Essentially, every state’s homeschool laws are different. And the differences can be massive. The spectrum is so wide here that it’s almost comical, and many a homeschool family has decided to actually move to a new area just to reduce homeschool compliance. There are some states that will require regular check-ins with a school district with parents needing to provide “proof” of what is happening in the home. And some will require homeschool students to comply with state testing regulations. And then some states require nothing at all. No call, no portfolio, nothing.
A helpful place to get started here is through the Homeschool Legal Defense Association (HSLDA). This is an invaluable, and for some families critical, resource for understanding the homeschool laws in each state. They have a very helpful portal that gives an overview and breakdown of homeschool laws state-by-state. And their interactive map will even color code where it’s easiest, or most difficult, to homeschool students based on the state regulation. Take a look and see states with homeschool friendly rules (green) and ones that require a heavier homeschool lift (red). via HSLDA
See what I mean? Sometimes just crossing a simple state line (New York to New Jersey say) can go from some of the most stringent homeschooling laws to the most relaxed. Be sure to read up on what your state requires.
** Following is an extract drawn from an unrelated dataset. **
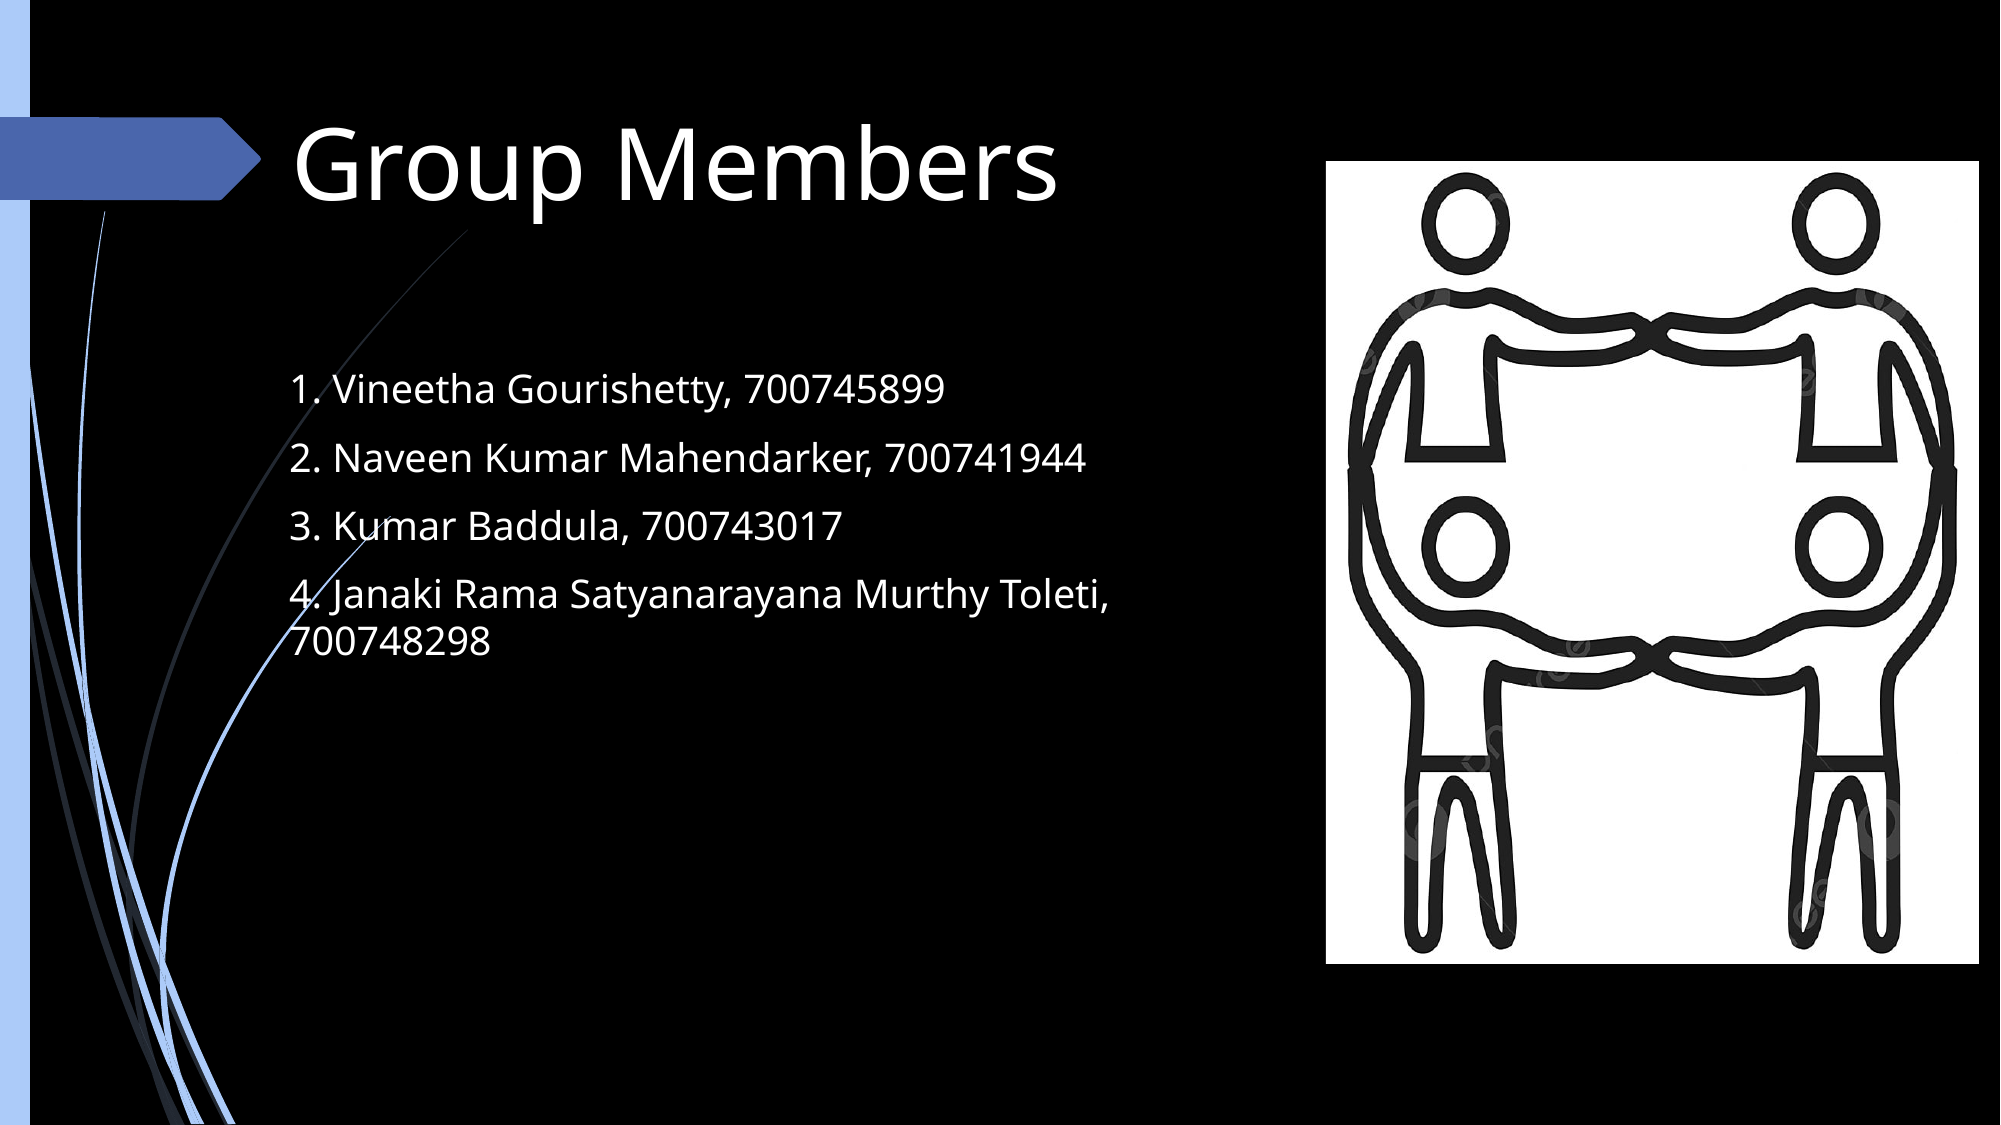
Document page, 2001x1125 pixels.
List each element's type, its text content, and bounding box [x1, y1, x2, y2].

text_box 1. Vineetha Gourishetty, 700745899 2. Naveen Kumar Mahendarker, 700741944 3. Kumar Baddula, 700743017 4. Janaki Rama Satyanarayana Murthy Toleti, 700748298 [274, 356, 1302, 1033]
picture [1325, 161, 1979, 964]
title Group Members [276, 92, 1137, 280]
Finding A Homeschool Curriculum
Finding a homeschool curriculum can be as much about your and your child’s own style as anything else. There are so many to choose from these days that there’s a good chance you’ll explore and implement a few during the course of your homeschool timeline as you work to find the best fit. This is the nature of the homeschooling journey.
Not unlike public schools which often see changes made to their base curriculum over the years, the same will happen in a homeschooling environment. Often, the only way to know is to try it. That being said, there are resources that can help guide you along this path. For starters, our best homeschool curriculums will help outline some of the more popular ones out there for different styles.
There are also a number of review sites out there that highlight some of the more popular packages. Homeschool curriculum planning can sometimes be a daunting task, though with the popularity only increasing, more and more options are out there. Many will send free samples of guides, and different websites will provide windows into how to implement them. Picking a homeschool curriculum should often start with thinking about what style works for your and your child’s needs.
You can begin narrowing the process though by first thinking about what style fits your needs the best. This is a solid starting point because it will help drill down on exactly what curricula you can start by trying.
Should You Homeschool Your Child?
Ah, this is the fundamental question, isn’t it? If you’ve made it this far my guess is you are at least ready to start the next step. Sometimes just thinking about it and weighing the possibility is half the battle. There’s a reason you are considering it in the first place. Are you unhappy with the current public school educational model? Have you been frustrated with the lack of individualized instruction? Does your child need more outdoor time or time off task? Maybe you just want more freedom in your day-to-day schedule.
These are just some of the many pieces to consider and ponder. But know this, homeschooling isn’t an all-or-nothing venture. There’s almost no real downside to at least trying it to see if it works for your child. The public school (for better or worse) will always be there to return to if need be. And you might find that once you walk out of those school doors, you and your child won’t be coming back.